Keenam, thuulu zaman (lamanya waktu) atau dalam istilah ilmu pendidikan disebut ‘long life education’ yaitu lama dalam arti sampai mampu menghasilkan ilmu yang diinginkan. Baik itu berupa pendidikan formal ataupun non-formal. Pendidikan formal misalnya belajar di sekolahan, sedangkan pendidikan non-formal seperti pondok pesantren dan les privat. (Ta’limul Muta’allim, 15)

Tingkat intelegensi atau kecerdasan murid pasti juga tak lepas dari kepribadian dan lingkungan. Lebih dominan manakah antara keduanya? Memang, kedua-duanya bisa saja mendominasi tergantung pada kondisi saat itu. Namun, biasanya kepribadian itu mendominasi jika berada di kalangan masyarakat, dan lingkungan biasanya mendominasi jika berada di kalangan pesantren.

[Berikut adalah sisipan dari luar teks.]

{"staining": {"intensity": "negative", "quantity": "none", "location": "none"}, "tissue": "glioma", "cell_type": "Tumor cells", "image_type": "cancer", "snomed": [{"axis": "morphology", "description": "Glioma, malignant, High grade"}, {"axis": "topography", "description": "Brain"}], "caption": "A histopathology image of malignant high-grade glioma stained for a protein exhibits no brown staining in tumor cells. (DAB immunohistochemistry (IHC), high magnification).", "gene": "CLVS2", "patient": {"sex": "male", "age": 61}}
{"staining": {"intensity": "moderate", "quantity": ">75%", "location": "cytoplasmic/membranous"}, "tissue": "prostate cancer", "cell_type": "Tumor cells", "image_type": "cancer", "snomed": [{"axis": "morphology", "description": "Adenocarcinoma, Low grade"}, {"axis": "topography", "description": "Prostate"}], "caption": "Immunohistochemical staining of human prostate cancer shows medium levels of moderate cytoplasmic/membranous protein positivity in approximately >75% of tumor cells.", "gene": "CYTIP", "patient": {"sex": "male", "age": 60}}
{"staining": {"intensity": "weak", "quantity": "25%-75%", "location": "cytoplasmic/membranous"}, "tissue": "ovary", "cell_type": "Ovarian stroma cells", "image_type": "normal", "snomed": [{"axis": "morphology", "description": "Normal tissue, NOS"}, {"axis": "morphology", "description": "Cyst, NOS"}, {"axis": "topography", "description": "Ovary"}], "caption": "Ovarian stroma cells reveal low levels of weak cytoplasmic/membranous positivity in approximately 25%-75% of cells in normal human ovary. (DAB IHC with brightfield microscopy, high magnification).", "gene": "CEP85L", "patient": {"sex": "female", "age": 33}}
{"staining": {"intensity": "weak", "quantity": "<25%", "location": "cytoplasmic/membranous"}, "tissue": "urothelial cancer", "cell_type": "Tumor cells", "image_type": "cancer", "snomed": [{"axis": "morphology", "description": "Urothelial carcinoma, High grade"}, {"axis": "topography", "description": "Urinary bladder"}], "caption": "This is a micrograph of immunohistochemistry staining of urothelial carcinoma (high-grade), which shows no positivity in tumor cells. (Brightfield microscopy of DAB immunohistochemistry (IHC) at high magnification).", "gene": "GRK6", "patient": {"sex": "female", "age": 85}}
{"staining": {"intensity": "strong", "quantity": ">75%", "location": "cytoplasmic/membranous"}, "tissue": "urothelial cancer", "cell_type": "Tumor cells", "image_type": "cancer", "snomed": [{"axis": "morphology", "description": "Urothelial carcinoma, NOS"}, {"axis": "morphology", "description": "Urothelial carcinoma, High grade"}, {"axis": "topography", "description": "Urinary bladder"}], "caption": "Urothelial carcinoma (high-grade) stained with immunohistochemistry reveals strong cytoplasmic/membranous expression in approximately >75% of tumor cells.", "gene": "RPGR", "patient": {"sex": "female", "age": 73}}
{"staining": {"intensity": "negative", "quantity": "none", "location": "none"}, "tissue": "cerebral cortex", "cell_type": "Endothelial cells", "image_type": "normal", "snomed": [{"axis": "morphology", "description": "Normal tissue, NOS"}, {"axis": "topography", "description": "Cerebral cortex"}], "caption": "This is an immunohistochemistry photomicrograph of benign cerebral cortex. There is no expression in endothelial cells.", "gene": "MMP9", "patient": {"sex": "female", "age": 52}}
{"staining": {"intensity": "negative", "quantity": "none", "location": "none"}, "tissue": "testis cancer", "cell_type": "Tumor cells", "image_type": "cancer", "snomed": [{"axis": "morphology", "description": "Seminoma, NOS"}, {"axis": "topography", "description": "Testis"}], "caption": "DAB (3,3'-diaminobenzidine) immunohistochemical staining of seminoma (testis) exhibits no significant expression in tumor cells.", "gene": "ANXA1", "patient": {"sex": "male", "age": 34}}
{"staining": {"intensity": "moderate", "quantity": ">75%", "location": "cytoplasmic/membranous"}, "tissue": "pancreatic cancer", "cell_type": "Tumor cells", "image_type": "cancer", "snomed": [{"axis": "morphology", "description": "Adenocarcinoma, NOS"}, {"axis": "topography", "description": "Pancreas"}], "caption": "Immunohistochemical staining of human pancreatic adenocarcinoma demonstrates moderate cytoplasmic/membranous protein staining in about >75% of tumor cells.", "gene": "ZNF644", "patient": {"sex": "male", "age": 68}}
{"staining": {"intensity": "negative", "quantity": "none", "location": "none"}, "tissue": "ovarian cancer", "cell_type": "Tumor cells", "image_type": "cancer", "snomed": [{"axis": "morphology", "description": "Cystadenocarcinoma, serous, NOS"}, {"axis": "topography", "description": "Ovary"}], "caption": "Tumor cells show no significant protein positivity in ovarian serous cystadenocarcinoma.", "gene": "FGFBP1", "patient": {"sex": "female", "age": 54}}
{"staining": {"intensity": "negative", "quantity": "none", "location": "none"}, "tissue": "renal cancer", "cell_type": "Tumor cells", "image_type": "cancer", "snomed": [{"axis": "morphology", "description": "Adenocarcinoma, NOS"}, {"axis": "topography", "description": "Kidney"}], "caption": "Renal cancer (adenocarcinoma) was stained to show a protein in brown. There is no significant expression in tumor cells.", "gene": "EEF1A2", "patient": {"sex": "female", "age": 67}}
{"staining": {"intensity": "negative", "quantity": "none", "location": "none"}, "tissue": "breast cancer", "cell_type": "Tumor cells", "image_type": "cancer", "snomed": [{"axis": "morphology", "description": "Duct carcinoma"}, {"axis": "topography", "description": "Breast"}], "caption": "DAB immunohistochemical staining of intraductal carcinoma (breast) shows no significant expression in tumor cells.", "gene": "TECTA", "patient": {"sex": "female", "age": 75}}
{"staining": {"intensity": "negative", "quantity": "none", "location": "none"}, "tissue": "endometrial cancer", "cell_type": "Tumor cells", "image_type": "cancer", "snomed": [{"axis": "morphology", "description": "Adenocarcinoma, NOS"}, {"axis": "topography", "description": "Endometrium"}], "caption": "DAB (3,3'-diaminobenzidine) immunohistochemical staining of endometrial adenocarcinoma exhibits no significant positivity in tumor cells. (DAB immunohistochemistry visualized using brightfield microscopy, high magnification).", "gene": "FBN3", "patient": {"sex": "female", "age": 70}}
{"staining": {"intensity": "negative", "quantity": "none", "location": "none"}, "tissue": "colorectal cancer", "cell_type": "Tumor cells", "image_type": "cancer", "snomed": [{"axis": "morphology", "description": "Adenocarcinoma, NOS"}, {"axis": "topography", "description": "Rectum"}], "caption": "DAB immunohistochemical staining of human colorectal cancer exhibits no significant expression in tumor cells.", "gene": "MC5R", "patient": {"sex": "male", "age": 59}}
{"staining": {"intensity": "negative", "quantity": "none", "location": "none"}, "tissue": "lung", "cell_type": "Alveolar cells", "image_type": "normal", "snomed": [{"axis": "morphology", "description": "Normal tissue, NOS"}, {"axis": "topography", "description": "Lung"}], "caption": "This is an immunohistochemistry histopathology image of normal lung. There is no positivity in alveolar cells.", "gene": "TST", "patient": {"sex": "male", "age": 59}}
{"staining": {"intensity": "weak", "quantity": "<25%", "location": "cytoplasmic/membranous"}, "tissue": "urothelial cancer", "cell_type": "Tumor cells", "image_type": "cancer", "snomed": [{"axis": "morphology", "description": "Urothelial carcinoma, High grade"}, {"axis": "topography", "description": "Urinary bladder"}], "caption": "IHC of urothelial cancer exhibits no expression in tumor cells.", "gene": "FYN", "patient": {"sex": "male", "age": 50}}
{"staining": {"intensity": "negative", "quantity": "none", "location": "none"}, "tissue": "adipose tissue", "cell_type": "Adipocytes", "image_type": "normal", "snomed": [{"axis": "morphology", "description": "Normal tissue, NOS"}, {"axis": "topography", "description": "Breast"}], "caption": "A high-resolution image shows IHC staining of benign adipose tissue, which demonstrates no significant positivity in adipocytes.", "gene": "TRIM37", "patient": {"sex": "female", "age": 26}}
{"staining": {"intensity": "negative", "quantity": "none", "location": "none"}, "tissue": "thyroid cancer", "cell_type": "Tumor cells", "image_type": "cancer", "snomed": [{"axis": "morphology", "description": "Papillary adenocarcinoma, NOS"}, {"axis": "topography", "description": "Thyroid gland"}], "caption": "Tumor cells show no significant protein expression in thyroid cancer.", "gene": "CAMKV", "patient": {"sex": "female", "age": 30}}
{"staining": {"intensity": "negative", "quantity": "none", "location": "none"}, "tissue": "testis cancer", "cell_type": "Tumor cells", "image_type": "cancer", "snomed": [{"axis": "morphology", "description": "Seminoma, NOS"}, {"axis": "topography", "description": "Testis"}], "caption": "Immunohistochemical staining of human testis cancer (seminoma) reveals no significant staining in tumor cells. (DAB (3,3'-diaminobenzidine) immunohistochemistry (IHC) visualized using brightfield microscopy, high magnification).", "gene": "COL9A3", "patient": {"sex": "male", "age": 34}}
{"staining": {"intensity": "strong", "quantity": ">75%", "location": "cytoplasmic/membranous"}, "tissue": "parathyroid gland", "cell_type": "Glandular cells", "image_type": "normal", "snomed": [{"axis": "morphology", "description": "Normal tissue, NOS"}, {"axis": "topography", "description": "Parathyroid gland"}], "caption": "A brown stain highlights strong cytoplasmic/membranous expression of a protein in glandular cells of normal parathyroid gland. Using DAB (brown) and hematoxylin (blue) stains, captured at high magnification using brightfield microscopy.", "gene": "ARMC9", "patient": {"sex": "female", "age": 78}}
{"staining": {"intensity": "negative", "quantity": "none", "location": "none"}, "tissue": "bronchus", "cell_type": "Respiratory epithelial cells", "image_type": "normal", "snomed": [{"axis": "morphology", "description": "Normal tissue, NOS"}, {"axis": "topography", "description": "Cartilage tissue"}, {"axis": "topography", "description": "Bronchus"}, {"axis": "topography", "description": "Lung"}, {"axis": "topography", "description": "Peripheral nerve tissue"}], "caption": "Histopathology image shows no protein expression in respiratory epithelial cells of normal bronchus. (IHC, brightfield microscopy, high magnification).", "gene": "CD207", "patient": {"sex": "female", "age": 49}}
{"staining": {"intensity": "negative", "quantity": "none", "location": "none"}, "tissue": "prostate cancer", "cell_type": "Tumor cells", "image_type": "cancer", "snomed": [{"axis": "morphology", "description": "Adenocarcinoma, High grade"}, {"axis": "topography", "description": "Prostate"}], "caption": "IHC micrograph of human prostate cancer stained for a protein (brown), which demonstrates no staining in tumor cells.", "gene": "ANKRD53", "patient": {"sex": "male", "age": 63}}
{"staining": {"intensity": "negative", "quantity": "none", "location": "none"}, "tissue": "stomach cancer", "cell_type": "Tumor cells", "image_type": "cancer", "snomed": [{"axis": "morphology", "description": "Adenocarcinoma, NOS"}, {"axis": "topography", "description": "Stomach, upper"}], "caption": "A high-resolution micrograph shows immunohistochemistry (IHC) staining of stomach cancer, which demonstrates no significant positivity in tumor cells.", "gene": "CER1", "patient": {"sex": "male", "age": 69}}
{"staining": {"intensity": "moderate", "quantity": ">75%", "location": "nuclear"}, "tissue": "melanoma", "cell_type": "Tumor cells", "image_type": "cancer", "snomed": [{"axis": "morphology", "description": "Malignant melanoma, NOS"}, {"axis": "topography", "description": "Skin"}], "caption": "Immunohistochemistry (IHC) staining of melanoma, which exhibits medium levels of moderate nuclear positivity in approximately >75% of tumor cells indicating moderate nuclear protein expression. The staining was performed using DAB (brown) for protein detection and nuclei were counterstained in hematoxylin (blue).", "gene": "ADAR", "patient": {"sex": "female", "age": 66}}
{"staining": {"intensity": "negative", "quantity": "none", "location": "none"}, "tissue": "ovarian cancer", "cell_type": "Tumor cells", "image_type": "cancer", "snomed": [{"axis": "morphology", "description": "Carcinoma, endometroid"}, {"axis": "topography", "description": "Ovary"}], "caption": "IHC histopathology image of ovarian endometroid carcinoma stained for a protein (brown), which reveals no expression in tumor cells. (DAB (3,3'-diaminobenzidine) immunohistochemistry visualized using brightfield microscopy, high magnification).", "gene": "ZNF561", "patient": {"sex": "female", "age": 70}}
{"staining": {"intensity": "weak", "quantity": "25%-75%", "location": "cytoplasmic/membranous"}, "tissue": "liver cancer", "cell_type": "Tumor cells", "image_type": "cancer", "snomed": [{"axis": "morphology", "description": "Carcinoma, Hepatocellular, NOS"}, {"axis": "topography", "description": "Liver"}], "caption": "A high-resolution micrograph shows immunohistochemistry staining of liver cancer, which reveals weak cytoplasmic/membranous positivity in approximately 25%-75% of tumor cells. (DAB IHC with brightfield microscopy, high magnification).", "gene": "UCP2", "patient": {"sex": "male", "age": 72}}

Karena guru adalah sumber ilmu, yang mana murid butuh akan bimbingannya, maka, murid harus memiliki etika terhadap guru. Kata-kata “jadikan guru sebagai teman” bukan berarti kita memperlakukannya seperti teman kita sebaya. Teman itu ada tiga macam. Pertama, dengan orang yang di atasnya seperti guru dan orang tua. Hakikat pertemanan ini adalah khidmat atau kepatuhan. Kedua, terhadap orang yang di bawahnya, yaitu sebagai bentuk sayang dan belas kasih. Dan yang terakhir, terhadap orang yang sederajat. Pengertian yang ketiga inilah makna teman yang biasa digunakan.
Murid wajib menghormati guru. Seseorang tidak akan memperoleh ilmu kecuali dengan mengagungkan ilmu dan pemiliknya (ahlul ilmi). Sayyidina Ali pernah berkata, “Aku adalah budak bagi orang yang telah mengajarkanku ilmu, walaupun itu hanya satu huruf”. Ini menunjukkan betapa mulianya ilmu dan orang yang memilikinya, sampai-sampai Sayyidina Ali pun rela mengaku sebagai budak hanya karena ilmu. Dan termasuk salah satu berntuk menghormati guru adalah tidak melakukan perbuatan seperti berjalan di depannya atau mendahuluinya dan tidak juga tempat duduknya juga tidak memotong pembicaraan kecuali kalau telah diizinkannya. Meskipun ini sudah kami paparkan di atas namun untuk menegaskan kembali bahwa ini termasuk salah satu dari cara menghormati guru. Dan termasuk menghormati guru juga, menghormati anaknya, kerabatnya, dan khodamnya. (Bariqotun Muhammadiyah Fi Syarh Thoriqoh Muhammadiyyah Wa Syari’ah Nabawiyyah, V, 185)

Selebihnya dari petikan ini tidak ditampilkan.